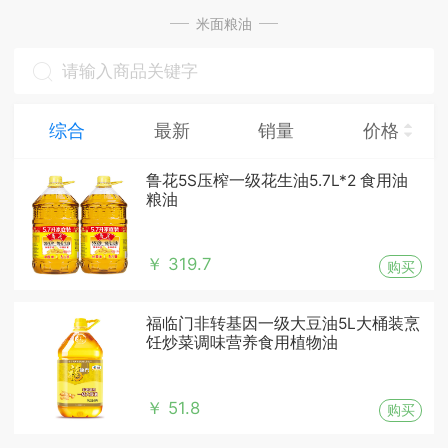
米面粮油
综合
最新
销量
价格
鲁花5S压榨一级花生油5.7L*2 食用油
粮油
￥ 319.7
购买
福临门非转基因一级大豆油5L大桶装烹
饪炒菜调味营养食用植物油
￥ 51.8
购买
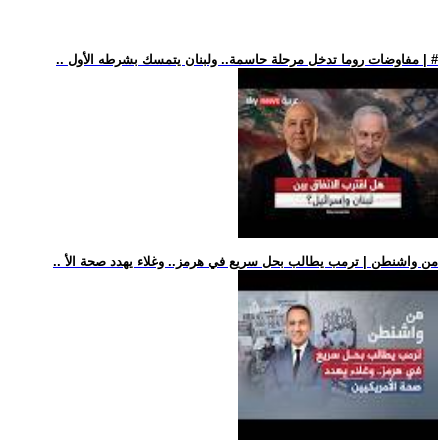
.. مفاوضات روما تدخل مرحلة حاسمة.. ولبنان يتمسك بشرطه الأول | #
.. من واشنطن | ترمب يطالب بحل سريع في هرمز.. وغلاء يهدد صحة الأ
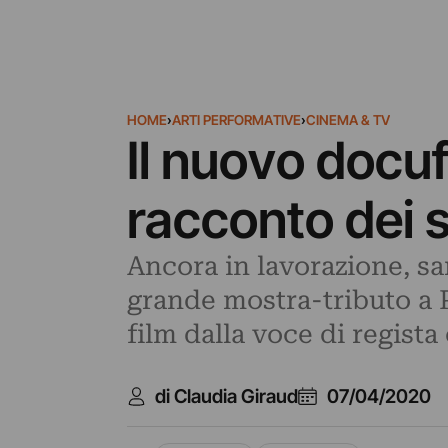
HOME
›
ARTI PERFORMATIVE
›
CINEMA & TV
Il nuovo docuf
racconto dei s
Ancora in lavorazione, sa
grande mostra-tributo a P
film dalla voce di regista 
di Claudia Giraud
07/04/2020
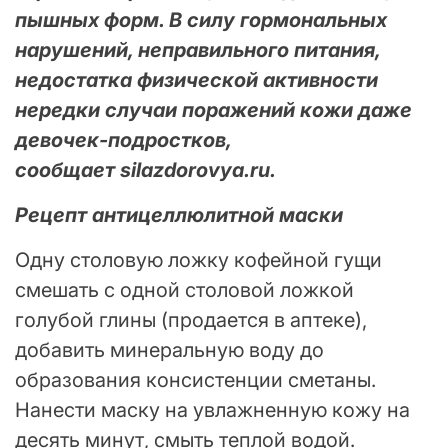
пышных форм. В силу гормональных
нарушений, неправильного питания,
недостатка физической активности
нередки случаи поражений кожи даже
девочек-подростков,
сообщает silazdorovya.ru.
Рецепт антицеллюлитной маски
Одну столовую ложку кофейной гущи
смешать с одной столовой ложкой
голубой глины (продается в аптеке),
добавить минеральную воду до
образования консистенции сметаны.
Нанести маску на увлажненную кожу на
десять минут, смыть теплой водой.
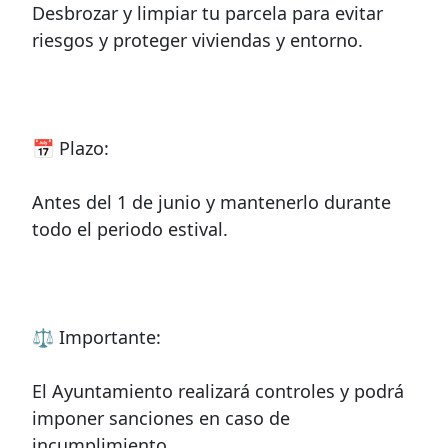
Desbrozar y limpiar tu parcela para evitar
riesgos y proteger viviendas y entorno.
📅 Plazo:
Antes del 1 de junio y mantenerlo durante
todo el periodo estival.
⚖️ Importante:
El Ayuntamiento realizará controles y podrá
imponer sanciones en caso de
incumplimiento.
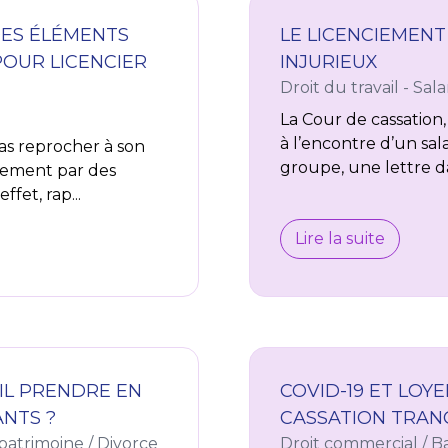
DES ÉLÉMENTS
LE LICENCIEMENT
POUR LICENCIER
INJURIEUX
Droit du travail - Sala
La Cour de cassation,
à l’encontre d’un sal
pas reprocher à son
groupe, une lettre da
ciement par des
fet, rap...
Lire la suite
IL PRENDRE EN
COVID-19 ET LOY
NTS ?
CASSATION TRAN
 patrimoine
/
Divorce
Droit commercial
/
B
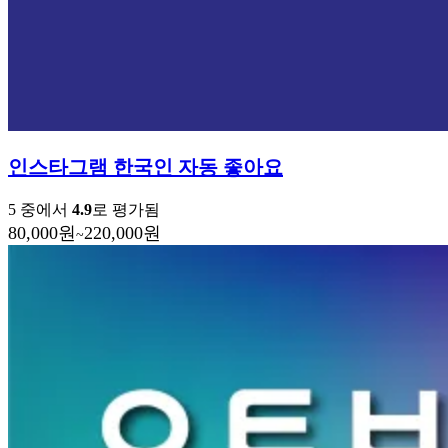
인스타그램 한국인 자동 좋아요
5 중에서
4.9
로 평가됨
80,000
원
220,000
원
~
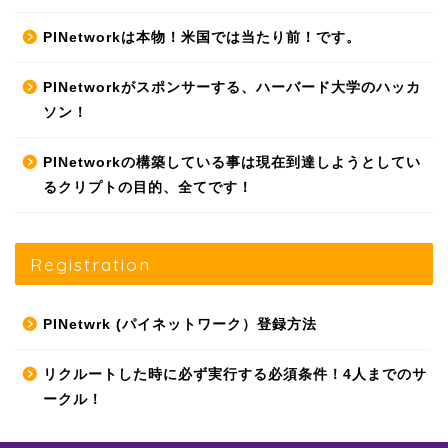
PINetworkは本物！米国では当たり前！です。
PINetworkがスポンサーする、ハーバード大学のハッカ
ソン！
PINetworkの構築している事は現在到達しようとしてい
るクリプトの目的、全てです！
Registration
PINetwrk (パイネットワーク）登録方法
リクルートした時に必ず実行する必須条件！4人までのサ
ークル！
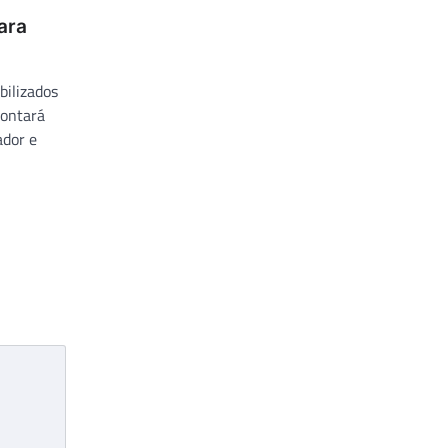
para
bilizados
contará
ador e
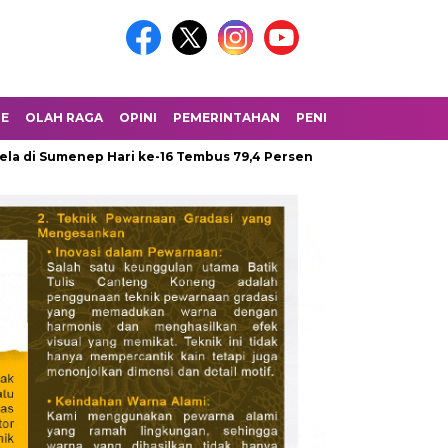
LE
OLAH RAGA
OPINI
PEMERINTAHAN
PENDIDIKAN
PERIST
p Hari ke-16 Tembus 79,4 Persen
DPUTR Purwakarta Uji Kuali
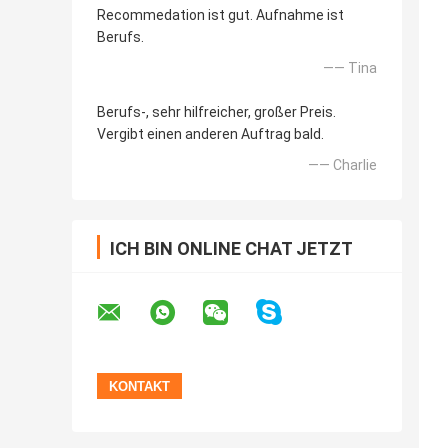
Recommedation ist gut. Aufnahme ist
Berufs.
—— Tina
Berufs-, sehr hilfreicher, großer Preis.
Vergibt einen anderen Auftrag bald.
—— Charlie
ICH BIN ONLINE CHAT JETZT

* * * * *

DIRECTIONS
Return each line of the preceding material in which "para" can be found.

FINISHED EXERCISE
Desbrozar y limpiar tu parcela para evitar
para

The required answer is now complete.